Immunosuppression by morphine is mediated by central pathways.

We reported previously that a single systemic injection of morphine (10 mg/kg) to rats profoundly suppressed mitogen-induced proliferation of blood lymphocytes by a receptor-mediated mechanism. The present study examined whether this immunosuppressive effect of morphine is mediated by opioid receptors located at either peripheral or central sites. First, the effects of systemic morphine administration on analgesia, mitogen-stimulated lymphocyte proliferation and corticosterone secretion were compared to those observed after the systemic administration of N-methylmorphine, a quaternary derivative which does not readily penetrate the blood-brain barrier. In contrast to systemically administered morphine, the i.p. injection of N-methyl-morphine (20 mg/kg) was without any effect on lymphocyte proliferation, plasma corticosterone concentrations or analgesic responses. Secondly, the effects of morphine and N-methylmorphine after central administration were compared. Within 2 hr after the microinjection of either morphine (10 micrograms/2 microliters) or N-methylmorphine (15 micrograms/2 microliters) into the third ventricle, blood lymphocyte responses were inhibited by 70%, plasma corticosterone concentrations were significantly elevated and maximal analgesic responses were present.

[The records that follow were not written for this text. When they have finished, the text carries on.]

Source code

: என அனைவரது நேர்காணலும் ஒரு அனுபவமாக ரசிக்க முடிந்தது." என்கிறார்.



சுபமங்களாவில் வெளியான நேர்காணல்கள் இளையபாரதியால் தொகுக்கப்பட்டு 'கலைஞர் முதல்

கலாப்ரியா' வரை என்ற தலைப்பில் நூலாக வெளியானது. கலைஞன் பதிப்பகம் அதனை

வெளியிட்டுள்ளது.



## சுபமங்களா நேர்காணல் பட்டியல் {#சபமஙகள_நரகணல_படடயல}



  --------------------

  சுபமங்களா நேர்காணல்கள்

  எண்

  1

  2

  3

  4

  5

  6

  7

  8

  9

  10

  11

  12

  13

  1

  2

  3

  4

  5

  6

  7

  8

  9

Finally, microinjection of morphine (1 microgram/0.2 microliter) into the anterior hypothalamus inhibited blood lymphocyte proliferation by 50% without producing analgesia or a significant increase in plasma corticosterone. These findings suggest that central opioid pathways are involved in the immunosuppressive effects of morphine and these pathways may be distinct from those participating in opioid-induced analgesia and adrenal activation.